▶ Selected excerpt:

John Stuart Mill, 1806-73, worked for the East India Co. helped run Colonial India from England. Minister of Parliament 1865-68 he served one term.

Mill develops a theory of morality in Utilitarianism. He argues against the group of people who think that morality is intuitive. Intuitionists think that God put morality in us, thus, morality is a priori. Moral rules or principles were programmed in us, we can see these rules, they are binding, however they do acknowledge that on a case by case basis we still need to use them to reason out the ultimate answer for a particular case.

Mill also believes that there are a set of moral principles that we ought to be thinking about. Intuitionists today think that case by case we can reason out what is right or wrong. However, they would be suspicious that of believing there were general moral principles. Intuitionists say it is not up to us to investigate what is right or wrong. Mill would disagree. Mill doesn't like Intuitionists theory because they can't prove their view; and they can't explain why "lying is wrong" as an example. In addition, they do not provide a list of these innate morals we are suppose to have, and they do not have a hierarchy for them to resolve the conflict between two morals when they arise.

Background on essay, written in 1861 came out in 3 magazine articles, pretty scanty which sometimes drives one crazy trying to deduce what Mill is saying. A lot of interpretation is necessary.

Chapter 2: The second paragraph is official statement of the theory.

"The creed which accepts as the foundation of morals, Utility, or the Greatest Happiness Principle, holds that actions are right in proportion as they tend to promote happiness, wrong as they tend to produce the reverse of happiness."

Happiness=pleasure and freedom from pain. This makes him a Hedonist philosophically.

▶ Entries provided:

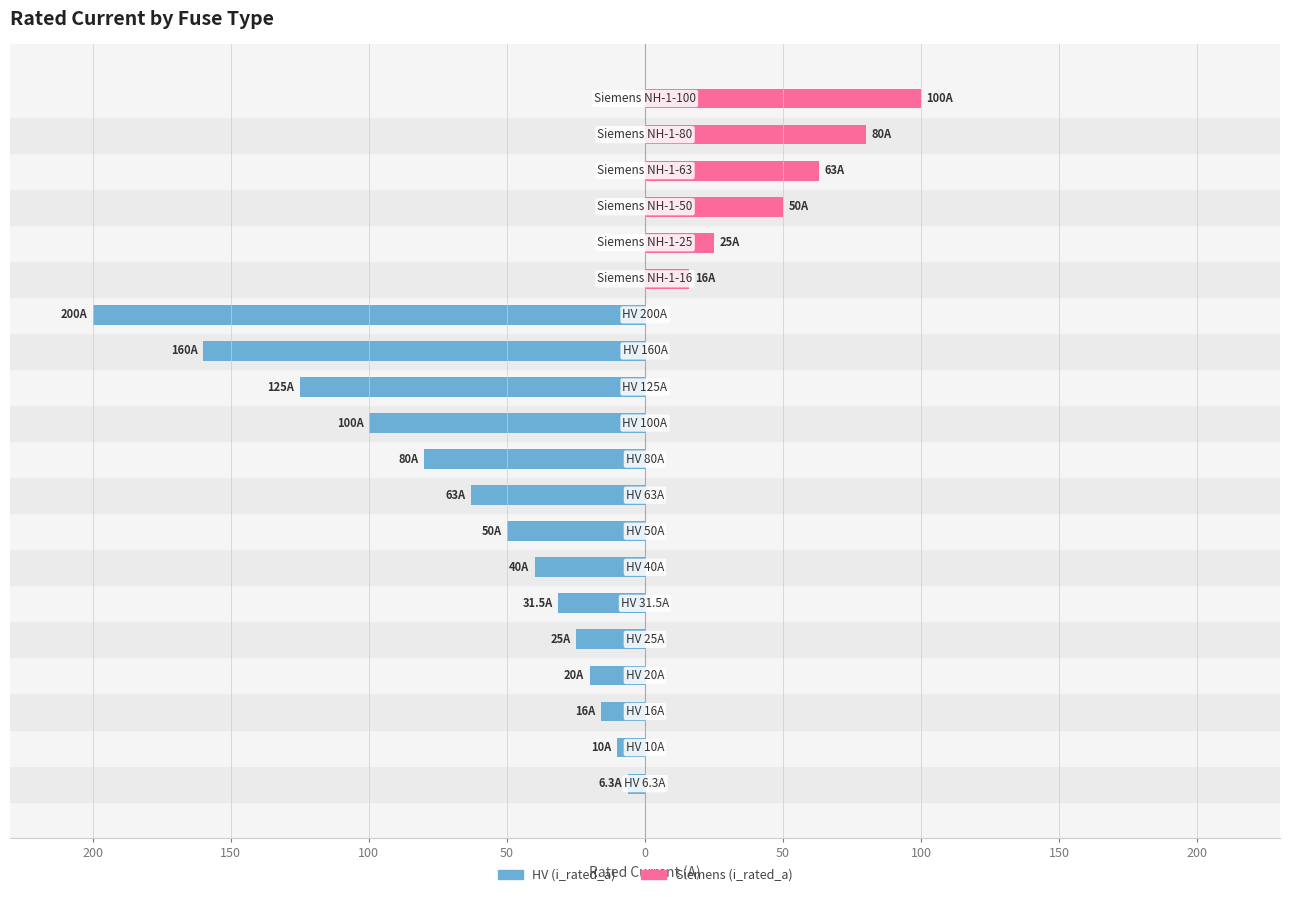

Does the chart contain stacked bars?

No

* * *

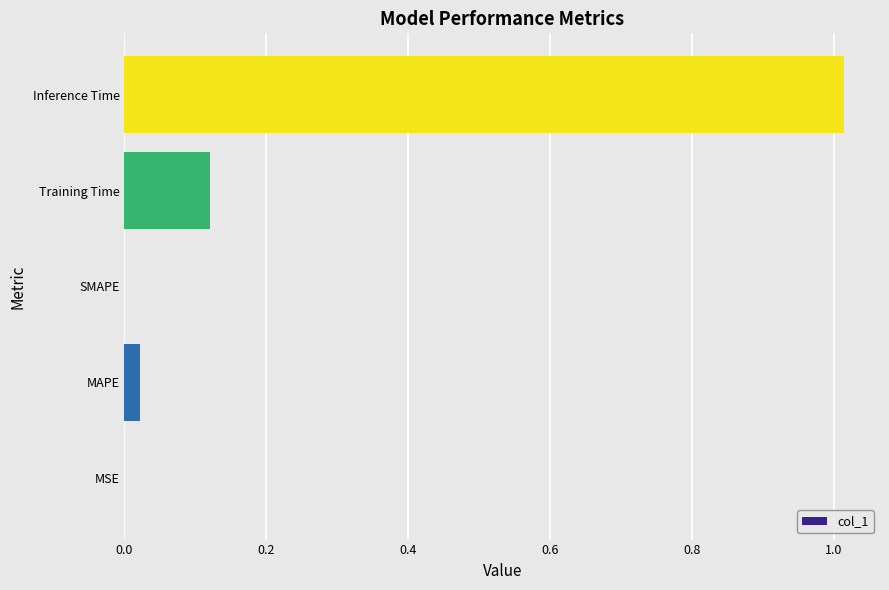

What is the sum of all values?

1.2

▶ Your tasks:
1. Copy the passage from the notes on Mill starting at "Background on essay, written" up to and including "of the theory.".
2. According to the notes on Mill, in what year was the essay on Utilitarianism written, and how was it first published?
3. Using the notes on Mill, explain why Mill rejects the Intuitionists' theory of morality.
The rows are separate material and have no connection to the notes on Mill.

▶ Outputs by task:
1.
Background on essay, written in 1861 came out in 3 magazine articles, pretty scanty which sometimes drives one crazy trying to deduce what Mill is saying. A lot of interpretation is necessary.

Chapter 2: The second paragraph is official statement of the theory.

2. It was written in 1861 and came out in three magazine articles.

3. Mill rejects it because the Intuitionists cannot prove their view or explain why something like lying is wrong. They also give no list of the innate morals we are supposed to have, and no hierarchy for settling conflicts between two of them.